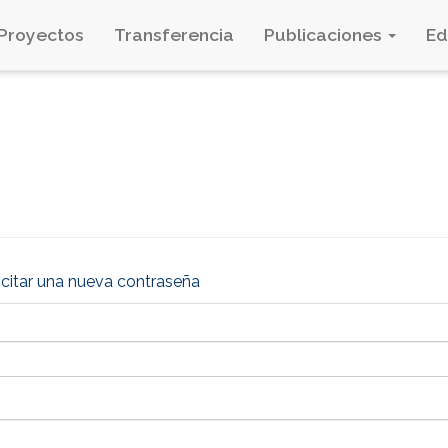
Proyectos
Transferencia
Publicaciones
E
icitar una nueva contraseña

_What needs to be done:_ Would you retype each line above exactly and skip every image?

_Result:_
Proyectos
Transferencia
Publicaciones
E
icitar una nueva contraseña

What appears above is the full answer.